While Universal TK has expanded access for some families, it’s also hollowed out community preschools and family childcare. Parents understandably choose the free option, which means local providers lose enrollment and infant care becomes scarce. To protect a mixed childcare system, I will pursue creating TK Offset Grants, city-funded incentives for families who opt for community-based or family childcare instead of TK.
Restore a dedicated care-provider office in City Hall.
LA City has no dedicated childcare staff; previous comparative roles sat in the Mayor’s Office of Economic Development but were eliminated and never replaced. I will create a Mayor-Council joint Office of Childcare & Early Learning to coordinate long-term workforce strategy and solutions.
Expand childcare access on the westside.
I would introduce a City Council motion to study the feasibility, costs, and ROI of reopening the 10 RAP- operated childcare and preschool sites closed in 2021, and to evaluate whether reopening those facilities or establishing a new city-funded childcare center on the Westside would improve affordability and access for our constituents.
Fast-track permitting for family childcare centers.
I’ll expand access to in-home family childcare by fast-tracking permitting, setting guaranteed inspection timelines when needed, and waiving application fees for first-time providers. Right now, months-long inspections, expensive permits, and arbitrary capacity rules for licensing prevent providers from opening at all
PROTECT OUR CREATIVE ECONOMY
The entertainment industry is another regional economic driver with deep roots in CD11. Our district is home to several important independent production companies, creative entrepreneurs, and so much of the region’s creative talent calls CD 11 home. The industry is facing massive transition and uncertainty, and production is leaving Los Angeles at alarming rates. We’re at risk of losing the ecosystem that makes LA the creative capital of the world. While state tax incentives, expanded recently under California’s Film & Television Tax Credit Program (AB 1138) are critical, LA must do its part locally too, to keep film, TV, music, and digital media jobs in Los Angeles.
Make production in LA competitive:
I support expanding and building upon the Stay in LA coalition’s reforms to streamline permitting, reduce unnecessary delays and fees, and cut redundant requirements that drive production elsewhere.
Audit FilmLA:
I encourage a Controller audit of FilmLA to evaluate whether its contract structure, fee schedules, and response times align with the City’s economic competitiveness goals, and I want to explore whether film permitting should be handled directly by the City to improve accountability and efficiency.
Support local hiring and workforce pipelines for creatives and crew.

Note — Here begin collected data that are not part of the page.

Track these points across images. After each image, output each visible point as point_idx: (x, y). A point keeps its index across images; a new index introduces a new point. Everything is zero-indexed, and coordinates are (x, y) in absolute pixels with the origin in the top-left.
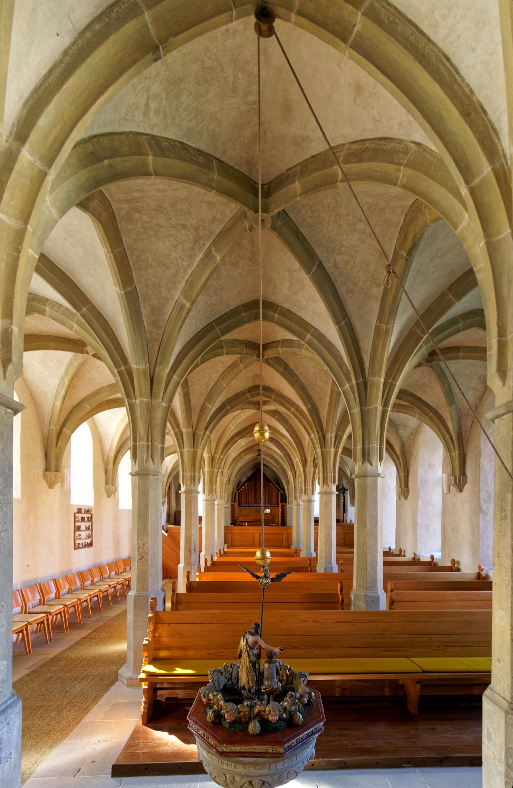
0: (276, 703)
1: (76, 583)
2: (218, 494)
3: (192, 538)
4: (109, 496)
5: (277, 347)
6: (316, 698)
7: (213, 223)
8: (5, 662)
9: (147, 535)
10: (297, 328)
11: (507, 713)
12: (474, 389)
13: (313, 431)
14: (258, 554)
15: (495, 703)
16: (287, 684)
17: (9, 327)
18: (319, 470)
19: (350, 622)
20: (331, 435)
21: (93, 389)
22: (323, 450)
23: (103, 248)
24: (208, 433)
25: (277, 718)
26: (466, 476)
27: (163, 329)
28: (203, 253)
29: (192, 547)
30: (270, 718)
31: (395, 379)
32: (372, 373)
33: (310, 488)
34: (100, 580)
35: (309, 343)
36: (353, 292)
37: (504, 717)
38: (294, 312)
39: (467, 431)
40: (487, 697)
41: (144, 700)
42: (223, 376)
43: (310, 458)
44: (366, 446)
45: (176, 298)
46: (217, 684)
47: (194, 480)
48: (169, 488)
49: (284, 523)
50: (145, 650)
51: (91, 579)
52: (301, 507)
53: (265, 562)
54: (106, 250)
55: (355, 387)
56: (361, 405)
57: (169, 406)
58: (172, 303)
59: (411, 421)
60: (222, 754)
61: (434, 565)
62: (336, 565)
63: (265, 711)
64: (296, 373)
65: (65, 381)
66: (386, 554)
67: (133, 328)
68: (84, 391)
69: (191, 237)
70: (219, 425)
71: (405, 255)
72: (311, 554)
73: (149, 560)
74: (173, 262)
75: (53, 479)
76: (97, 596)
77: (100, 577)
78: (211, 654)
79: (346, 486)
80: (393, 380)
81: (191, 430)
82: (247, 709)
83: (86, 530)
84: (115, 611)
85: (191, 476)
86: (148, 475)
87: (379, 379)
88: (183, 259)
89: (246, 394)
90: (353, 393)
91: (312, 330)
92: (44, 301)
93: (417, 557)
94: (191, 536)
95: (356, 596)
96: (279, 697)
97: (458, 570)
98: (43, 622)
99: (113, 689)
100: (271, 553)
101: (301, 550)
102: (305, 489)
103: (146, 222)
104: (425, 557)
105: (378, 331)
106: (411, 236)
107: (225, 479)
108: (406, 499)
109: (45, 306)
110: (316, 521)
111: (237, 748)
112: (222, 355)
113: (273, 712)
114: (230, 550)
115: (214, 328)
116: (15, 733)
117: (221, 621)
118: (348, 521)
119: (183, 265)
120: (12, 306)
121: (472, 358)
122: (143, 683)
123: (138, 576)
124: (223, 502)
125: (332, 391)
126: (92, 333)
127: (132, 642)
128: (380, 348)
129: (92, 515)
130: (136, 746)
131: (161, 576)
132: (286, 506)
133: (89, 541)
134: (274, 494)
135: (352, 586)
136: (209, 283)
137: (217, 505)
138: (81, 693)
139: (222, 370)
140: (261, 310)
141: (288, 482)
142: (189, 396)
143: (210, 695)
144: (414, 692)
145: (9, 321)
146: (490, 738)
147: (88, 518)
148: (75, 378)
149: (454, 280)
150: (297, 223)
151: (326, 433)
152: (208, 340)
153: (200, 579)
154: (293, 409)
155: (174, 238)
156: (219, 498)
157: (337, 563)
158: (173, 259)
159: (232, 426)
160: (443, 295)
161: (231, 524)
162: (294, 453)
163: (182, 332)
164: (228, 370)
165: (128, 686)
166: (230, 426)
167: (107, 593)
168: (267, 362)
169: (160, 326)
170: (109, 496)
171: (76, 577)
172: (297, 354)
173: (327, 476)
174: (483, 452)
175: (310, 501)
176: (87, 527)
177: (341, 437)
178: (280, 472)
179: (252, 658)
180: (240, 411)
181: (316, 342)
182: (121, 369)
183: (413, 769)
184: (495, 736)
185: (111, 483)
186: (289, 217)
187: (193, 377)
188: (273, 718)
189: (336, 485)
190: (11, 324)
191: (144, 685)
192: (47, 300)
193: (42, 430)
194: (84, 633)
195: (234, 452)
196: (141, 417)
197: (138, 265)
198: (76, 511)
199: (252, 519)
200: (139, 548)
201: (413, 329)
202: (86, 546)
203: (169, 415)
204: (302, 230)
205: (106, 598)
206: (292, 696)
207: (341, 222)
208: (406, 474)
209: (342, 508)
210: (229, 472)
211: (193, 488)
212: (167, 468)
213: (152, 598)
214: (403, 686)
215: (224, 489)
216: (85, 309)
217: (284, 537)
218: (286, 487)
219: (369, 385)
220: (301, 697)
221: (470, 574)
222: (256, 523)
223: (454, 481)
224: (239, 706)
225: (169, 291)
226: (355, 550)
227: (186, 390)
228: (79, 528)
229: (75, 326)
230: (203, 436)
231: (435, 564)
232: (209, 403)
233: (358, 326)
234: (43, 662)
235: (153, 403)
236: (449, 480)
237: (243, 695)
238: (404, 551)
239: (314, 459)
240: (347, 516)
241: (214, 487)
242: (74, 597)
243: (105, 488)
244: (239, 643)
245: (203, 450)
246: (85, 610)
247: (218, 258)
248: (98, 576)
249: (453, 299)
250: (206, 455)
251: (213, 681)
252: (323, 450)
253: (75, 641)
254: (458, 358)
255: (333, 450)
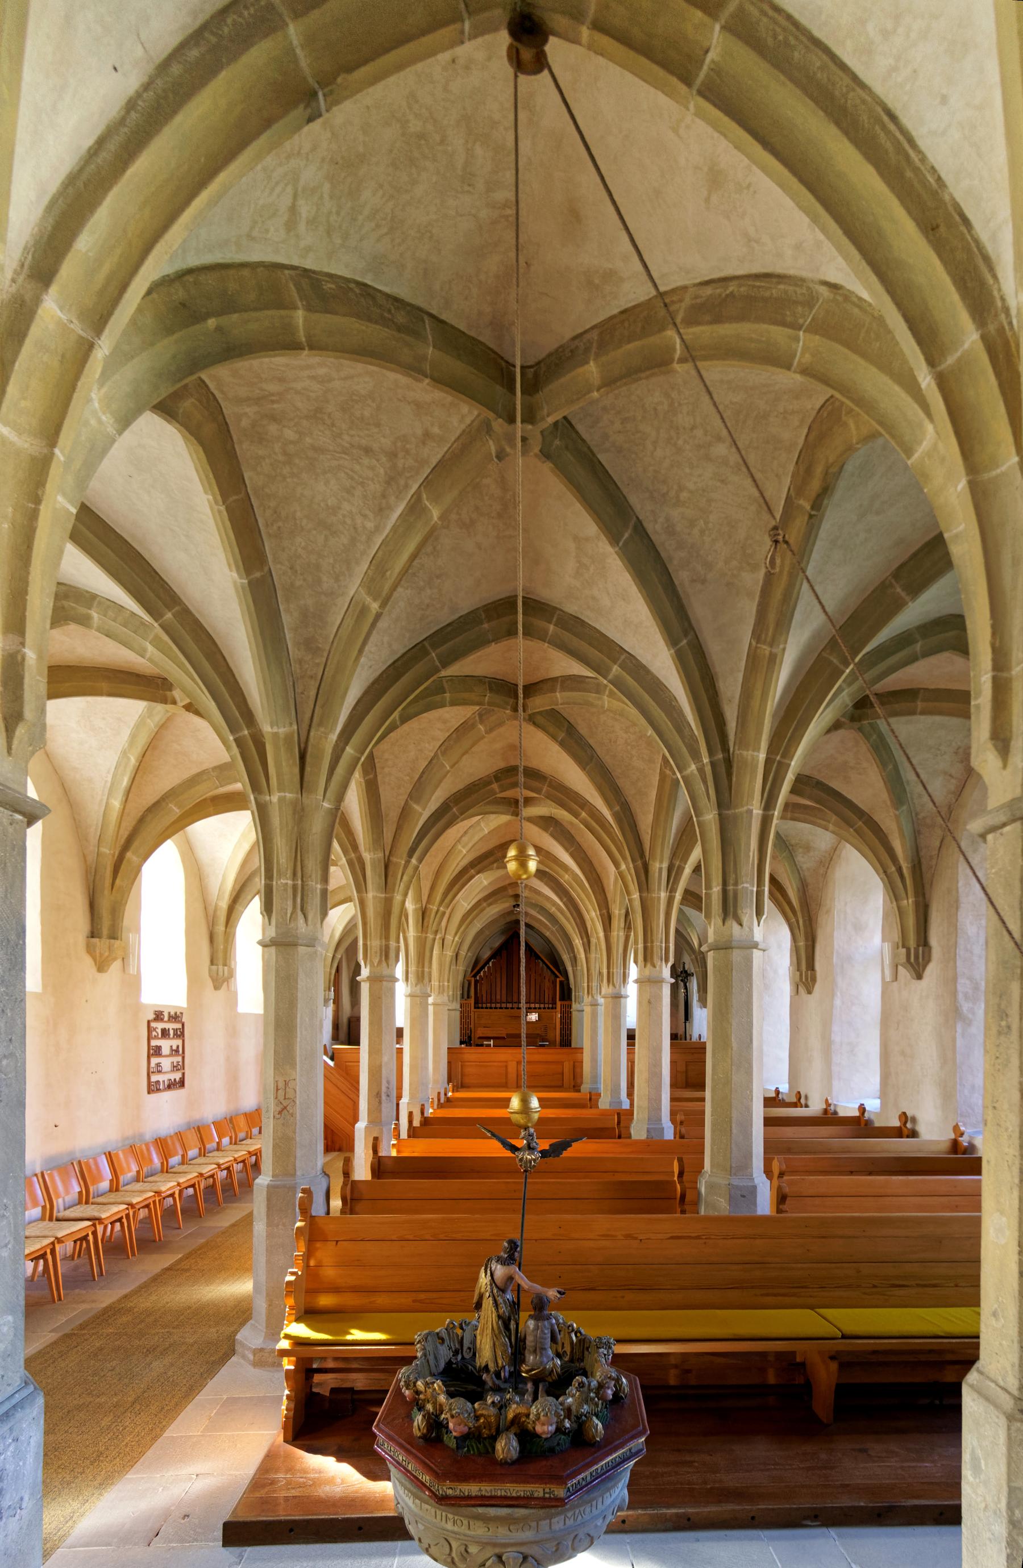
0: (551, 1399)
1: (151, 1160)
2: (435, 983)
3: (384, 1071)
4: (217, 988)
5: (553, 690)
6: (631, 1388)
7: (424, 443)
8: (10, 1318)
9: (293, 1065)
10: (593, 653)
11: (1010, 1418)
12: (945, 773)
13: (624, 858)
14: (515, 1103)
15: (987, 1399)
16: (572, 1360)
17: (18, 652)
18: (636, 936)
19: (698, 1237)
20: (659, 866)
21: (186, 775)
22: (645, 895)
23: (206, 493)
24: (414, 861)
25: (552, 1428)
26: (930, 948)
27: (325, 654)
28: (405, 502)
29: (384, 1089)
30: (539, 1429)
31: (788, 754)
32: (742, 742)
33: (617, 971)
34: (200, 1155)
35: (617, 683)
36: (704, 581)
37: (1006, 1427)
38: (586, 620)
39: (931, 857)
40: (972, 1386)
41: (287, 1392)
42: (445, 748)
43: (617, 912)
44: (730, 888)
45: (352, 593)
46: (432, 1362)
47: (387, 955)
48: (338, 970)
49: (566, 1041)
50: (289, 1293)
51: (180, 1152)
52: (601, 1010)
53: (529, 1119)
54: (211, 497)
55: (708, 769)
56: (720, 805)
57: (337, 809)
58: (343, 603)
59: (819, 837)
60: (442, 1500)
61: (866, 1125)
62: (670, 1124)
63: (528, 1416)
64: (591, 742)
65: (129, 759)
66: (770, 1102)
67: (266, 654)
68: (167, 777)
69: (382, 471)
70: (436, 845)
71: (808, 508)
72: (620, 1103)
73: (298, 1115)
74: (345, 522)
75: (107, 954)
76: (193, 1186)
77: (200, 1149)
78: (420, 1301)
79: (690, 967)
80: (783, 756)
81: (380, 855)
82: (493, 1411)
83: (171, 1055)
84: (230, 1216)
85: (381, 946)
86: (295, 945)
87: (756, 754)
88: (365, 516)
89: (490, 783)
90: (705, 782)
91: (623, 657)
92: (89, 598)
93: (832, 1107)
94: (380, 1066)
95: (711, 1186)
96: (557, 1386)
97: (914, 1134)
98: (85, 1238)
99: (224, 1371)
100: (540, 1100)
101: (600, 1095)
102: (608, 973)
103: (291, 442)
104: (848, 1108)
105: (753, 658)
106: (819, 470)
107: (449, 953)
108: (810, 992)
109: (90, 609)
110: (631, 1036)
111: (473, 1489)
112: (443, 706)
113: (543, 1416)
114: (458, 1095)
115: (427, 653)
116: (30, 1459)
117: (442, 1237)
118: (695, 1037)
119: (364, 527)
120: (25, 609)
121: (941, 713)
122: (285, 1360)
123: (276, 1146)
124: (445, 998)
125: (663, 777)
126: (183, 663)
127: (263, 1278)
128: (758, 693)
129: (183, 1025)
130: (271, 1484)
131: (321, 1147)
132: (570, 1006)
133: (177, 1076)
134: (547, 984)
135: (702, 1166)
136: (416, 563)
137: (433, 1004)
138: (162, 1380)
139: (443, 736)
140: (520, 617)
141: (574, 960)
142: (377, 788)
143: (419, 1383)
144: (826, 1377)
145: (17, 639)
146: (976, 1469)
147: (175, 1030)
148: (150, 752)
149: (905, 557)
150: (592, 444)
151: (651, 862)
152: (415, 677)
153: (398, 1152)
154: (584, 814)
155: (347, 474)
156: (437, 990)
157: (673, 1120)
158: (344, 516)
159: (463, 847)
160: (883, 587)
161: (461, 1043)
162: (587, 902)
163: (363, 660)
164: (454, 735)
165: (255, 1364)
166: (460, 847)
167: (214, 1180)
168: (532, 719)
169: (318, 648)
170: (217, 988)
171: (152, 1149)
172: (592, 705)
173: (652, 947)
174: (963, 899)
175: (618, 998)
176: (174, 1048)
177: (680, 870)
178: (558, 940)
179: (503, 1309)
180: (479, 817)
181: (630, 681)
182: (241, 734)
183: (824, 1530)
184: (986, 1464)
185: (221, 961)
186: (577, 432)
187: (385, 751)
188: (545, 1429)
189: (670, 964)
190: (23, 644)
191: (288, 1364)
192: (93, 597)
193: (84, 856)
194: (167, 1260)
195: (466, 899)
196: (281, 830)
197: (275, 527)
198: (152, 1016)
199: (503, 1033)
200: (277, 1090)
201: (824, 654)
202: (171, 1086)
203: (337, 825)
204: (602, 457)
205: (211, 1189)
206: (581, 1385)
207: (680, 442)
208: (810, 943)
209: (682, 1011)
210: (456, 939)
211: (386, 972)
212: (333, 930)
213: (304, 1191)
214: (803, 1365)
215: (447, 972)
216: (169, 615)
217: (567, 1068)
218: (570, 969)
219: (735, 766)
220: (601, 1386)
221: (938, 1142)
222: (510, 1040)
223: (905, 956)
224: (476, 1405)
225: (337, 579)
226: (708, 1094)
227: (371, 776)
228: (157, 1051)
229: (150, 648)
230: (406, 867)
231: (868, 1123)
232: (418, 801)
233: (714, 648)
234: (86, 1318)
235: (306, 801)
236: (894, 956)
237: (484, 1383)
238: (806, 1097)
239: (627, 914)
240: (692, 1026)
241: (426, 970)
242: (148, 1188)
243: (210, 970)
244: (476, 1279)
245: (406, 895)
246: (170, 1213)
247: (435, 514)
248: (195, 1147)
249: (903, 594)
250: (410, 906)
251: (425, 1355)
252: (645, 895)
253: (150, 1275)
254: (912, 713)
255: (663, 895)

While I want to support the entertainment industry, we cannot bring back the industry without supporting our workers. Some productions relocate specifically to avoid union standards, wage protections, or safety requirements. That is not a model Los Angeles should replicate. We do not want to win work by weakening labor protections, we want to reinforce our crews and local hire pipelines and union requirements for all local productions.
Public safety reform for film productions:
I support eliminating redundant Los Angeles Police Department and Los Angeles Fire Department monitoring requirements where public safety is not at risk. For routine traffic control or low-risk situations, I support creating a certified civilian traffic control program for film shoots where no public safety risk is present, and will instruct the CAO/CLA to conduct a feasibility study of establishing a pilot program authorizing certified civilian traffic control personnel for low-risk productions.
Protective creatives from AI:
Like with other technological advances, the government has been too slow to implement appropriate regulations. There are AI applications that make sense for the entertainment industry, and there are applications that don’t. I will support state and federal efforts to create regulations that safeguard entertainment workers and consumers.